After Skaftafell, we continued eastward along the Ring Road. Eastern Iceland is even less populated. There are stretches of unpathed Ring Road. We stayed in a nice bed and breakfast in Egilsstadir, a midpoint stayover before heading to Myvatn. Most of the drive was in a lava wasteland – lunar landscape of red and black rock with very little vegetation.
Lake Myvatn was formed by volcanic activities 2000 years ago. We stayed in a relatively new hotel (Fosshotel) overlooking the lake. There are lots of volcanic related scenery in the vicinity.
The Myvatn Nature Bath is a naturally heated man-made lagoon, with mineral-rich waters known for their health-giving properties. We salvaged a rainy day by joining many other tourists in the Icelandic traditional geothermally-heated outdoor pool. There was a light mist falling, so it was a bit chilly. The water was not quite warm enough to warm our bodies. We moved around a couple of the pools to find warm spots. Our heads and faces got the cold raindrops and brisk air, while our bodies were immersed in almost-hot-enough sulfury water. This is our replacement of the Blue Lagoon near Reykjvik which we did not go to - too many tourists.
We had dinner at the FossHotel. David had Langostino (Icelandic lobster/crawfish) soup, white chocolate mousse with raspberry sorbet. Sally’s main entrée was pork belly with rhubarb sauce, cabbage, carrots, and sweet potato.

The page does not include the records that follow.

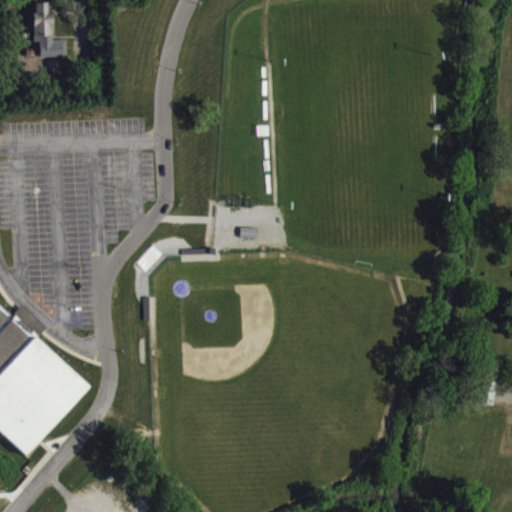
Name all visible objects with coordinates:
building: (47, 38)
park: (354, 124)
road: (81, 140)
road: (134, 186)
road: (163, 187)
parking lot: (70, 204)
road: (97, 213)
road: (17, 220)
road: (57, 237)
road: (45, 320)
park: (271, 371)
building: (31, 384)
building: (31, 388)
road: (73, 438)
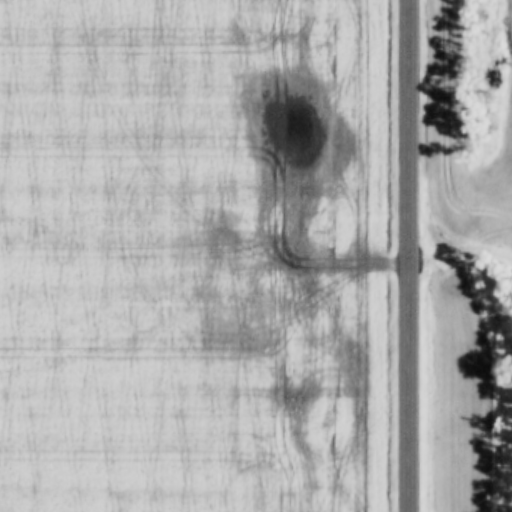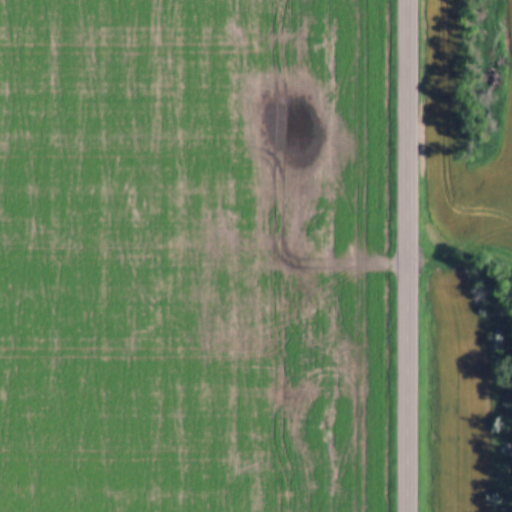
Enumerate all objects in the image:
road: (406, 256)
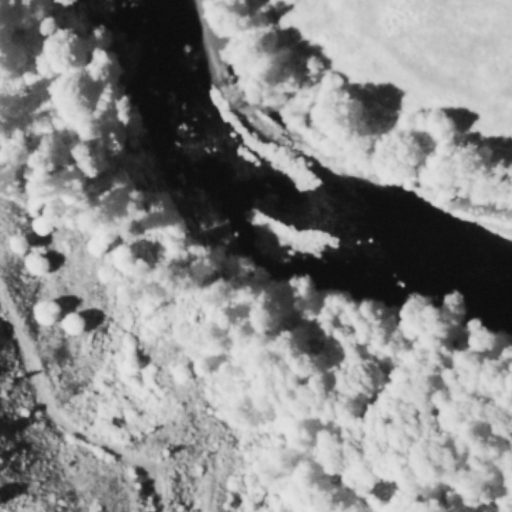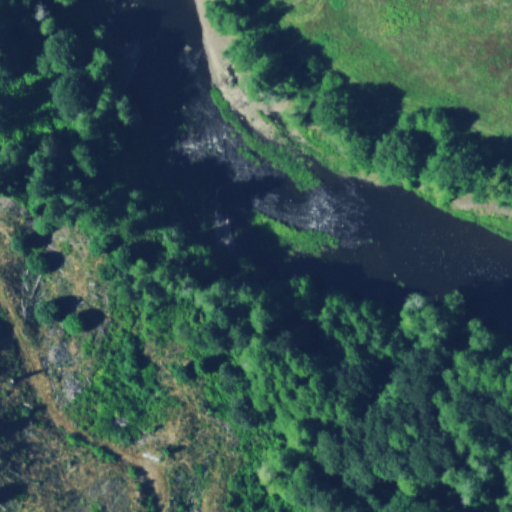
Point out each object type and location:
river: (299, 174)
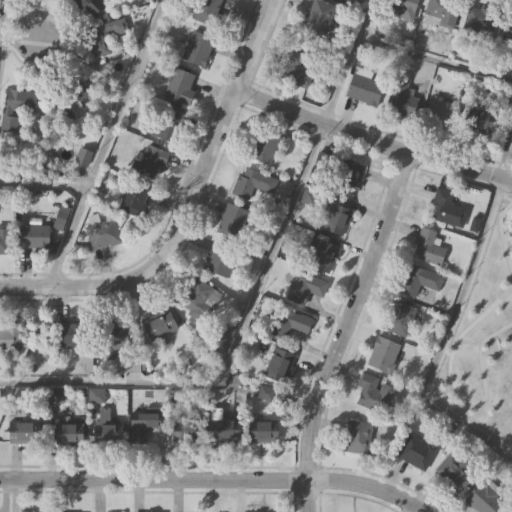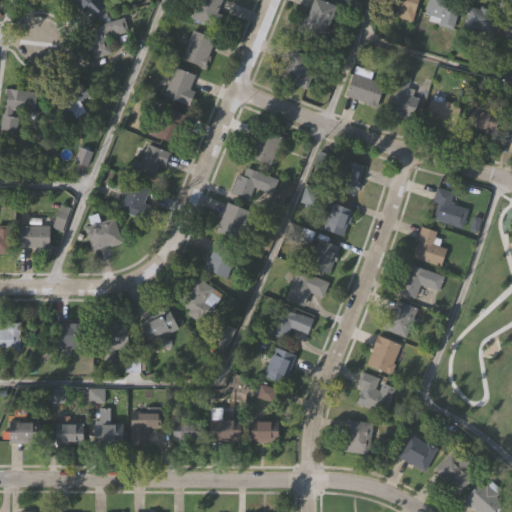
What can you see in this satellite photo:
building: (89, 7)
building: (90, 7)
building: (400, 9)
building: (401, 9)
building: (206, 11)
building: (208, 11)
building: (442, 11)
building: (443, 12)
building: (318, 17)
building: (319, 18)
building: (476, 23)
building: (478, 24)
building: (508, 30)
building: (508, 31)
road: (19, 37)
building: (103, 37)
building: (105, 37)
building: (198, 50)
building: (199, 50)
road: (434, 60)
building: (296, 69)
building: (297, 69)
building: (180, 87)
building: (181, 88)
building: (363, 89)
building: (365, 89)
building: (73, 96)
building: (74, 97)
building: (399, 99)
building: (400, 99)
building: (16, 108)
building: (17, 108)
building: (443, 113)
building: (445, 113)
building: (167, 125)
building: (168, 125)
building: (508, 131)
building: (509, 132)
road: (0, 135)
road: (370, 141)
road: (104, 143)
building: (264, 147)
building: (265, 148)
building: (151, 163)
building: (153, 163)
building: (348, 177)
building: (349, 177)
building: (250, 183)
building: (251, 183)
building: (134, 200)
building: (135, 201)
road: (186, 210)
building: (448, 210)
building: (449, 210)
building: (233, 220)
building: (337, 220)
building: (338, 220)
building: (234, 221)
building: (104, 235)
building: (105, 235)
building: (34, 238)
building: (36, 239)
building: (4, 240)
building: (4, 240)
building: (428, 248)
building: (429, 248)
building: (324, 256)
building: (325, 256)
building: (220, 259)
building: (221, 259)
building: (419, 281)
building: (420, 281)
building: (305, 287)
building: (306, 288)
road: (253, 292)
building: (196, 299)
building: (198, 300)
building: (398, 319)
building: (399, 319)
building: (288, 323)
building: (289, 323)
building: (159, 324)
building: (160, 324)
road: (341, 330)
building: (224, 333)
building: (115, 335)
building: (116, 335)
building: (9, 336)
building: (68, 336)
building: (69, 336)
building: (10, 337)
park: (483, 338)
road: (442, 341)
building: (384, 354)
building: (384, 354)
building: (280, 365)
building: (282, 365)
building: (374, 393)
building: (375, 393)
building: (57, 396)
building: (58, 396)
building: (146, 423)
building: (147, 423)
building: (221, 425)
building: (187, 430)
building: (188, 431)
building: (226, 431)
building: (24, 432)
building: (25, 433)
building: (110, 433)
building: (111, 433)
building: (266, 433)
building: (267, 433)
building: (70, 434)
building: (71, 434)
building: (358, 437)
building: (359, 437)
building: (417, 453)
building: (418, 453)
building: (455, 472)
building: (456, 473)
road: (216, 479)
building: (484, 499)
building: (485, 500)
building: (508, 507)
building: (509, 507)
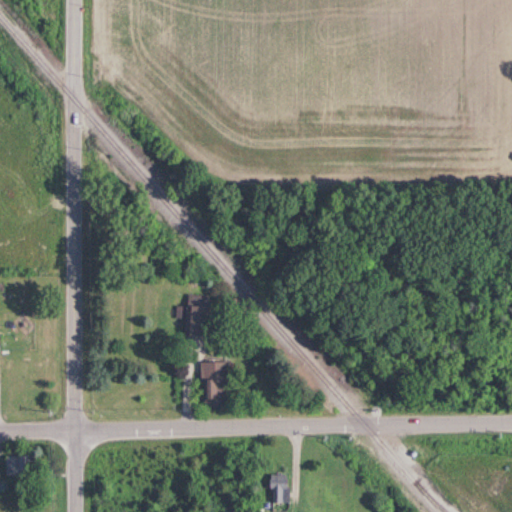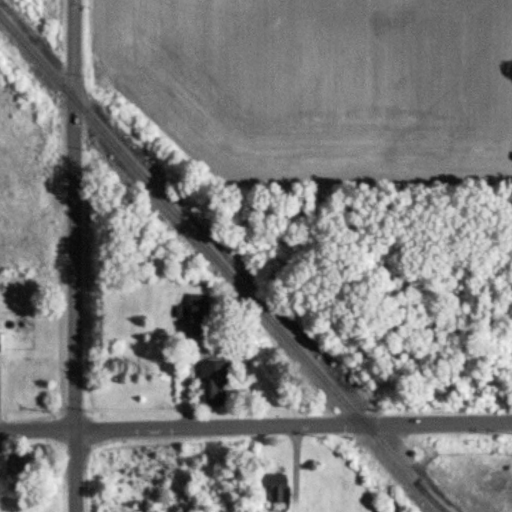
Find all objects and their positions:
road: (74, 215)
railway: (220, 264)
building: (193, 314)
building: (211, 383)
road: (293, 425)
road: (37, 431)
building: (14, 466)
road: (75, 471)
building: (277, 488)
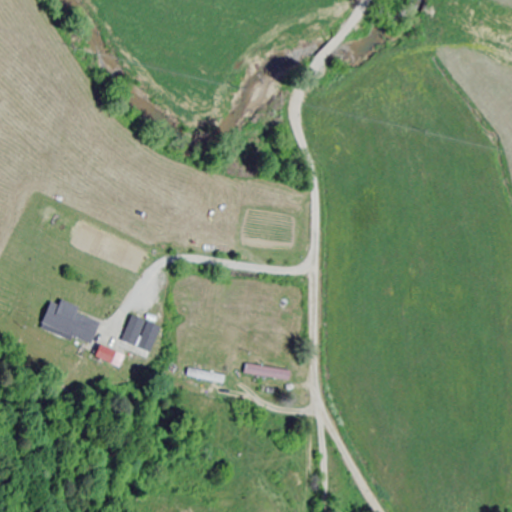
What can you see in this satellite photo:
road: (347, 8)
road: (316, 244)
building: (71, 322)
building: (209, 378)
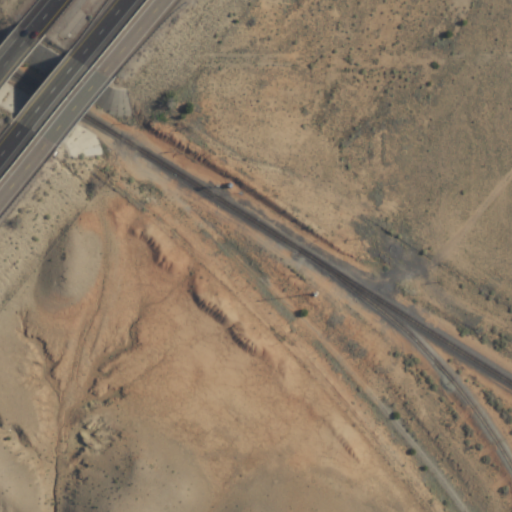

We visited a geothermal power plant at Krafla. They showed a 7-minute video explaining how it works, tapping into geothermal heat sources. The plant started drilling into the super-heated water aquifer in 1984; then a fissure opened and ruined the equipment. Eventually they drilled 44 boreholes, and only 24 are in use at a time. Government has planned an expansion, a “Krafla 2” at this location.
We drove to Villingjfellir, a cone-shaped mountain on west side of Lake Myvatn. We intended to hike to top (although the reported 1-hour each way looked more like 2 to 3 hours each way) but the midges swarmed us. We gave up after 5 minutes and drove back to the hotel. We found later that mý means midge and vatn means lake in Icelandic. No wonder!